Enquête | Pédocriminalité : un cas d’école (1/3). A Toulouse et à Paris, des dizaines d'enfants de 3 à 8 ans ont été agressés sexuellement durant des années, sans que les autorités ne mesurent la gravité de la situation. Quand ils ont compris que leurs enfants avaient été victimes de pédocriminels dans un établissement scolaire public, des collectifs de parents se sont heurtés à l'omerta de l'éducation nationale.
En matière de pédocriminalité, les agresseurs ne frappent pas que dans les internats catholiques.
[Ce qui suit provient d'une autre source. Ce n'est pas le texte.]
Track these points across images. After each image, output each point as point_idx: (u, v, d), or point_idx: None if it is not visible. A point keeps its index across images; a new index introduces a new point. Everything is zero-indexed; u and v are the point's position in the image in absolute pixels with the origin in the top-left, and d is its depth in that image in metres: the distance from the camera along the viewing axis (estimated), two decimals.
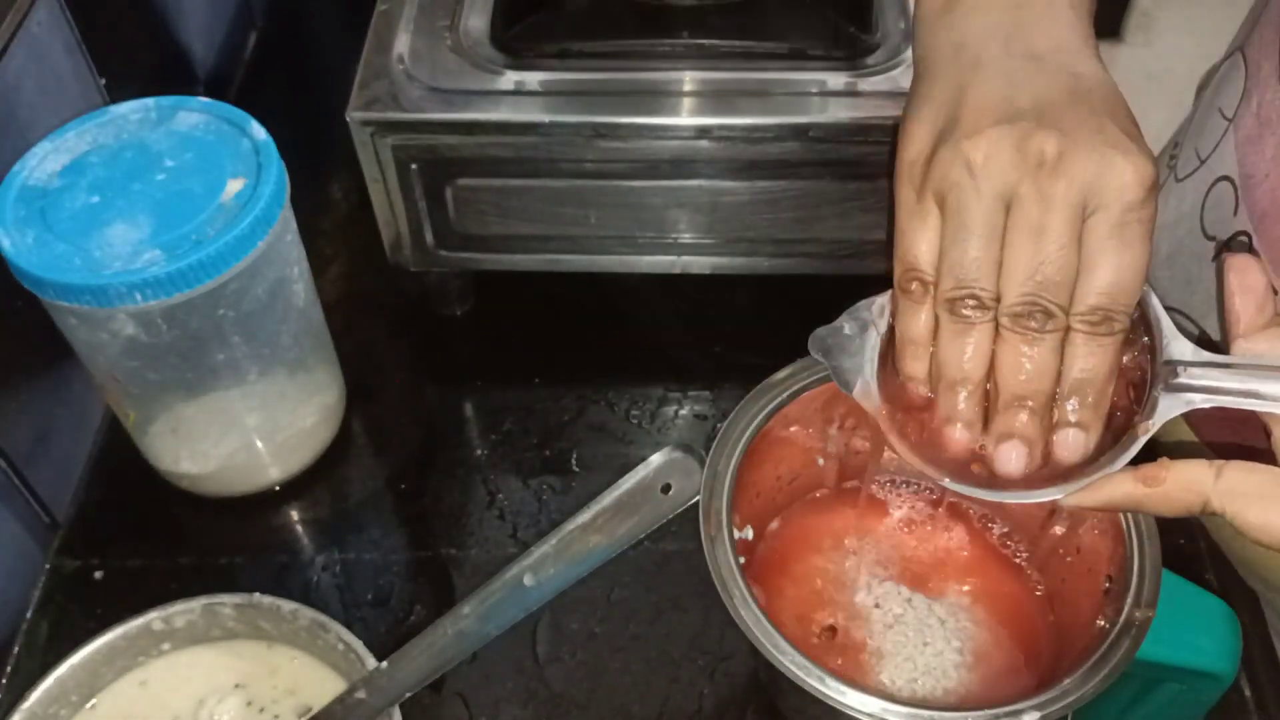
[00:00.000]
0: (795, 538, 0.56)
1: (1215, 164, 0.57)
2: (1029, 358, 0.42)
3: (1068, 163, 0.41)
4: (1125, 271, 0.42)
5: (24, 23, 0.60)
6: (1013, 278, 0.42)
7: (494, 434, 0.70)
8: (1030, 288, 0.42)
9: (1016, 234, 0.42)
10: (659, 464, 0.44)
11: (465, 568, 0.64)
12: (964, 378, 0.43)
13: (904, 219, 0.45)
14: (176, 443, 0.63)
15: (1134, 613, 0.46)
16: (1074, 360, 0.43)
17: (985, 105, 0.44)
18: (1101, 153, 0.41)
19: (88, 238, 0.53)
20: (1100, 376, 0.43)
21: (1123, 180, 0.41)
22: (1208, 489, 0.41)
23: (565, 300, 0.75)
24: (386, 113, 0.63)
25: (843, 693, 0.44)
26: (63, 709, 0.53)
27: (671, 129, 0.63)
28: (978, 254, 0.42)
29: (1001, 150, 0.42)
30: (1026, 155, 0.42)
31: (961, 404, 0.44)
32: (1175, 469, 0.42)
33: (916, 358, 0.45)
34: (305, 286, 0.62)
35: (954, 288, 0.43)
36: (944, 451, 0.45)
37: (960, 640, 0.53)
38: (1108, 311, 0.42)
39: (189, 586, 0.59)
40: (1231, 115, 0.56)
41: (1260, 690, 0.58)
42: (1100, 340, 0.42)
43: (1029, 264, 0.41)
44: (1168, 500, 0.42)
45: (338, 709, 0.50)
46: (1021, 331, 0.42)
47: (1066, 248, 0.41)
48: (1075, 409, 0.43)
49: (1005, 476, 0.44)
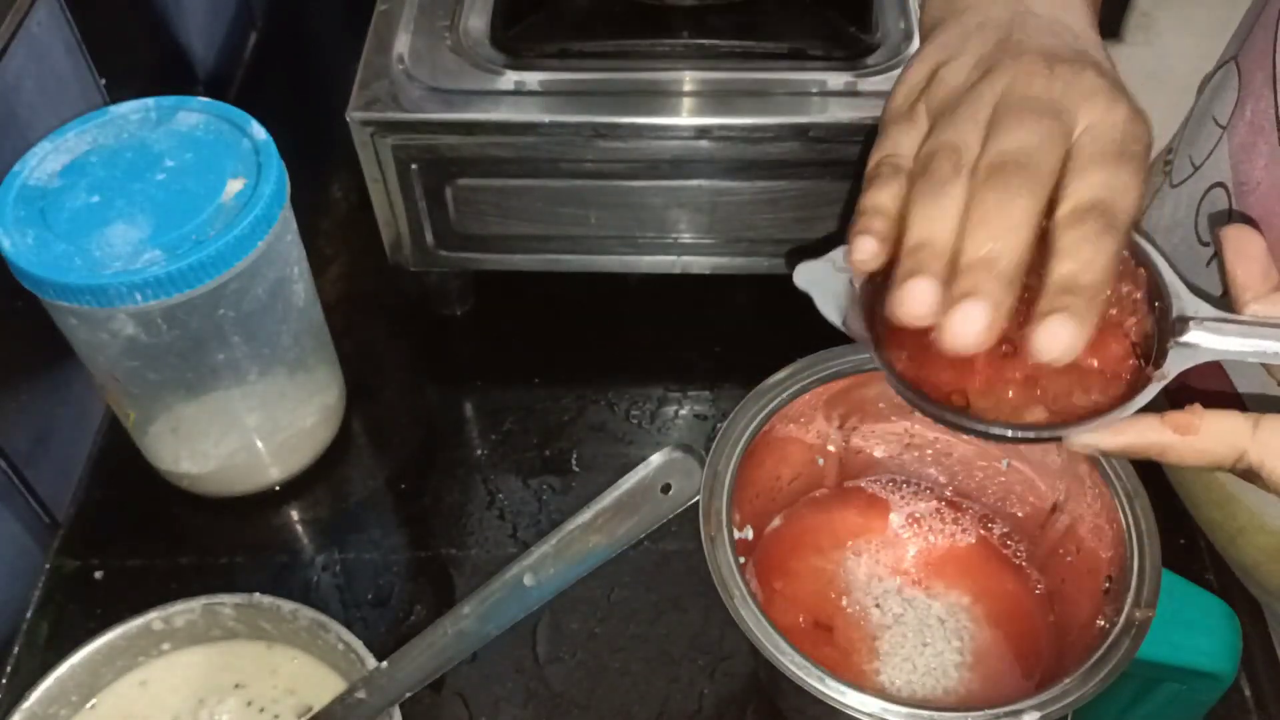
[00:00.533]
0: (795, 537, 0.56)
1: (1209, 171, 0.57)
2: (1003, 215, 0.37)
3: (1063, 68, 0.40)
4: (1126, 188, 0.38)
5: (24, 23, 0.60)
6: (998, 139, 0.38)
7: (494, 434, 0.70)
8: (1016, 146, 0.38)
9: (1005, 109, 0.39)
10: (659, 464, 0.44)
11: (465, 568, 0.64)
12: (930, 238, 0.38)
13: (889, 120, 0.42)
14: (176, 443, 0.63)
15: (1134, 613, 0.46)
16: (1064, 255, 0.37)
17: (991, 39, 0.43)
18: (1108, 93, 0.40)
19: (88, 238, 0.53)
20: (1097, 270, 0.37)
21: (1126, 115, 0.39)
22: (1245, 441, 0.38)
23: (565, 300, 0.75)
24: (386, 113, 0.63)
25: (843, 693, 0.44)
26: (63, 709, 0.53)
27: (671, 129, 0.63)
28: (964, 125, 0.39)
29: (1002, 61, 0.41)
30: (1026, 64, 0.41)
31: (924, 259, 0.38)
32: (1210, 418, 0.38)
33: (877, 214, 0.40)
34: (305, 286, 0.62)
35: (931, 148, 0.39)
36: (900, 318, 0.38)
37: (960, 640, 0.53)
38: (1109, 207, 0.37)
39: (189, 586, 0.59)
40: (1225, 123, 0.56)
41: (1260, 690, 0.58)
42: (1099, 235, 0.37)
43: (1017, 130, 0.38)
44: (1198, 451, 0.39)
45: (338, 709, 0.50)
46: (999, 185, 0.37)
47: (1055, 132, 0.38)
48: (1061, 297, 0.36)
49: (962, 346, 0.37)
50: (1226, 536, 0.61)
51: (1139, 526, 0.48)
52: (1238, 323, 0.41)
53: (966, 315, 0.36)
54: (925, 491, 0.57)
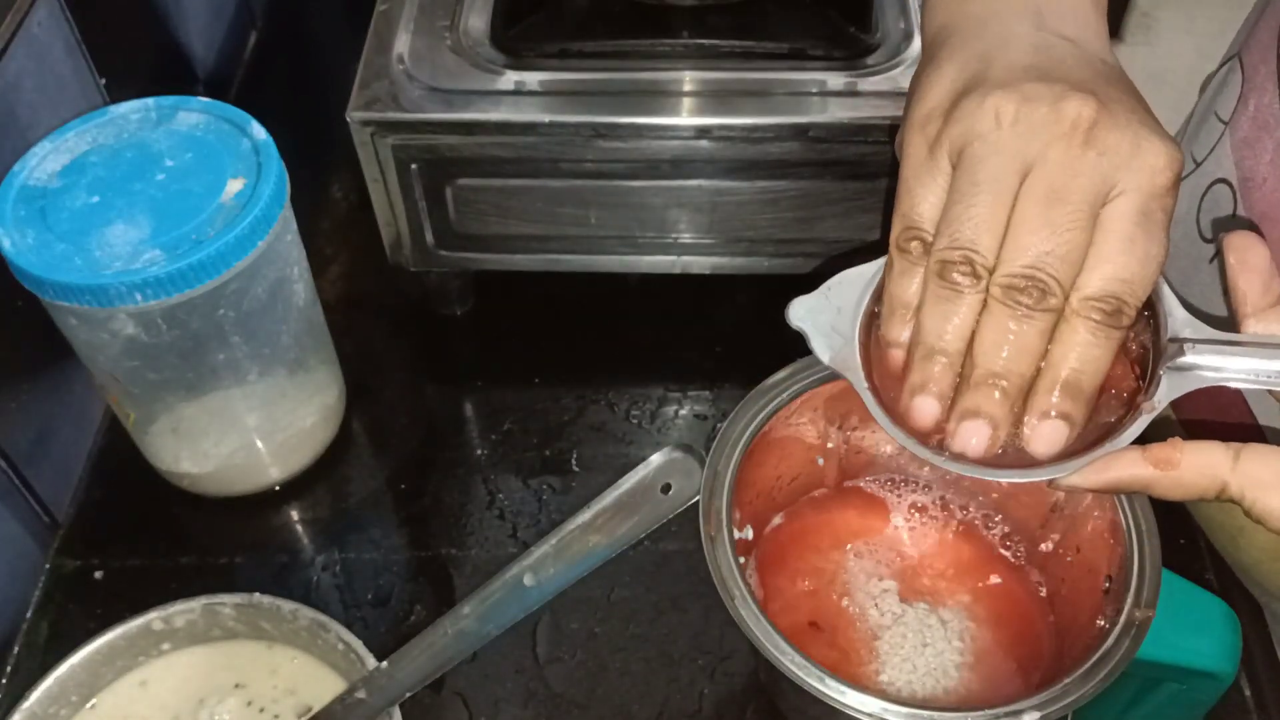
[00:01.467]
0: (795, 537, 0.56)
1: (1211, 167, 0.57)
2: (1015, 334, 0.38)
3: (1102, 132, 0.38)
4: (1148, 262, 0.38)
5: (24, 23, 0.60)
6: (1016, 245, 0.38)
7: (494, 434, 0.70)
8: (1033, 259, 0.38)
9: (1030, 200, 0.38)
10: (659, 464, 0.44)
11: (465, 568, 0.64)
12: (941, 348, 0.40)
13: (910, 173, 0.41)
14: (177, 442, 0.63)
15: (1134, 613, 0.46)
16: (1070, 349, 0.39)
17: (1018, 65, 0.41)
18: (1136, 130, 0.39)
19: (88, 238, 0.53)
20: (1097, 370, 0.39)
21: (1155, 162, 0.38)
22: (1225, 473, 0.38)
23: (565, 300, 0.75)
24: (386, 113, 0.63)
25: (843, 693, 0.44)
26: (63, 709, 0.53)
27: (671, 129, 0.63)
28: (983, 213, 0.38)
29: (1035, 107, 0.38)
30: (1061, 116, 0.38)
31: (935, 373, 0.40)
32: (1190, 451, 0.39)
33: (903, 322, 0.41)
34: (305, 286, 0.62)
35: (948, 247, 0.39)
36: (908, 424, 0.41)
37: (960, 640, 0.53)
38: (1121, 302, 0.38)
39: (189, 586, 0.59)
40: (1228, 119, 0.56)
41: (1260, 690, 0.58)
42: (1107, 331, 0.38)
43: (1038, 233, 0.38)
44: (1180, 484, 0.39)
45: (338, 709, 0.50)
46: (1012, 305, 0.38)
47: (1082, 225, 0.38)
48: (1059, 399, 0.39)
49: (961, 457, 0.40)
50: (1227, 536, 0.61)
51: (1139, 526, 0.48)
52: (1232, 345, 0.40)
53: (971, 433, 0.39)
54: (925, 491, 0.57)
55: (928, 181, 0.40)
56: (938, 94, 0.42)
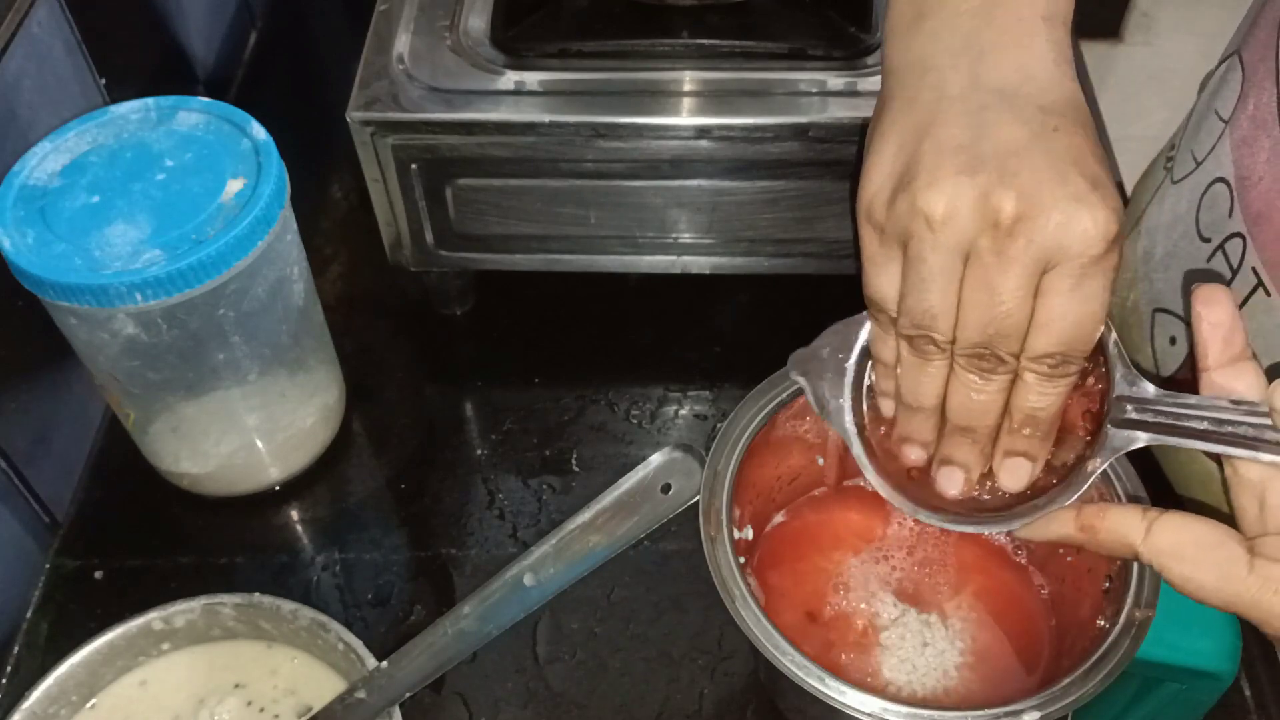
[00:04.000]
0: (795, 537, 0.56)
1: (1211, 166, 0.57)
2: (979, 392, 0.44)
3: (1026, 222, 0.41)
4: (1083, 323, 0.42)
5: (24, 23, 0.60)
6: (967, 326, 0.43)
7: (494, 434, 0.70)
8: (981, 338, 0.43)
9: (972, 288, 0.42)
10: (659, 464, 0.44)
11: (465, 568, 0.64)
12: (919, 405, 0.46)
13: (867, 260, 0.45)
14: (177, 442, 0.63)
15: (1134, 613, 0.46)
16: (1024, 397, 0.44)
17: (946, 150, 0.43)
18: (1063, 208, 0.41)
19: (88, 238, 0.53)
20: (1049, 413, 0.44)
21: (1085, 235, 0.41)
22: (1136, 543, 0.43)
23: (565, 300, 0.75)
24: (386, 113, 0.63)
25: (843, 693, 0.44)
26: (63, 709, 0.53)
27: (671, 129, 0.63)
28: (934, 302, 0.43)
29: (960, 206, 0.41)
30: (985, 212, 0.41)
31: (915, 426, 0.47)
32: (1110, 519, 0.43)
33: (886, 377, 0.47)
34: (305, 286, 0.62)
35: (911, 328, 0.44)
36: (899, 463, 0.48)
37: (961, 640, 0.53)
38: (1063, 357, 0.43)
39: (189, 586, 0.59)
40: (1228, 117, 0.56)
41: (1260, 690, 0.58)
42: (1054, 382, 0.43)
43: (982, 317, 0.42)
44: (1100, 546, 0.44)
45: (338, 709, 0.50)
46: (975, 372, 0.44)
47: (1020, 302, 0.42)
48: (1024, 438, 0.45)
49: (943, 497, 0.47)
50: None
51: None
52: (1176, 408, 0.43)
53: (948, 481, 0.47)
54: None
55: (882, 264, 0.45)
56: (877, 182, 0.45)
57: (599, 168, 0.65)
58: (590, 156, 0.64)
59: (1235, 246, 0.53)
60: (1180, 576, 0.42)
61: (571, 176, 0.65)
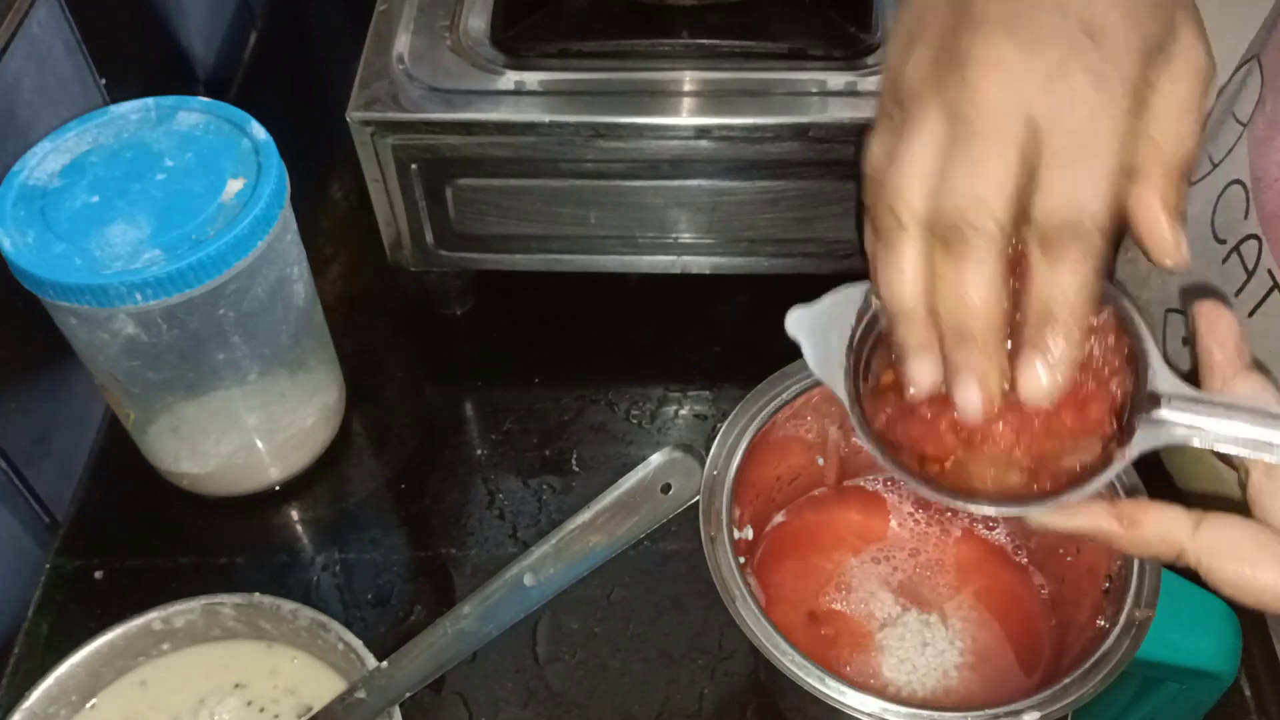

Dans les établissements publics, malgré les protocoles et procédures, les élèves ne sont pas toujours à l’abri. Des affaires s’engluent dans le silence et il faut parfois des années pour confondre les prédateurs, après des alertes et des classements sans suite.
« On a identifié un coté systémique, le système permet que des drames arrivent et quand ils arrivent, le système ne permet pas de corriger la situation », estime, sous couvert d'anonymat, la fondatrice de SOS Périscolaire, association qui aide les familles d’enfants victimes depuis 2021. Des parents se sont confiés à Off Investigation. Certains pour la première fois, sur des affaires parfois encore jamais révélées.
À Toulouse, un baiser forcé qui aurait dû alerter
A Toulouse (Haute-Garonne), les parents d’élèves de plusieurs écoles (Lakanal, Matabiau, Fabre, Fourtanié, Port-Garaud, Sermet et Olympe de Gouges) ou dont les enfants fréquentent les centres de loisirs Saint-Jean et des Sept-Deniers ont vécu ces dernières années des heures sombres. Car 80 enfants, au minimum, y auraient été victimes de « C. », un animateur pédocriminel.
En 2023, ce jeune homme de 29 ans est arrêté et écroué. Mais il avait déjà sévi et été repéré bien avant, dès mai 2016. À L’Union, petite ville proche de Toulouse, lors d’un déjeuner familial, une petite fille de cinq ans avait confié avoir un « amoureux » au centre de loisirs, qui l’avait « embrassée sur la bouche ». Invitée à en dire plus sur l’amoureux en question, elle avoua que ce n’était pas un petit garçon mais « C., l’animateur ». Le lendemain, très inquiet, son père Stéphane (la plupart des prénoms cités dans cet article ont été changés à la demande de nos interlocuteurs) se rend à l’école pour questionner la responsable du centre d’animation, puis porte plainte. Lors d'une confrontation à la gendarmerie, C. reconnait que ses lèvres ont touché celles de l’enfant, mais "par accident".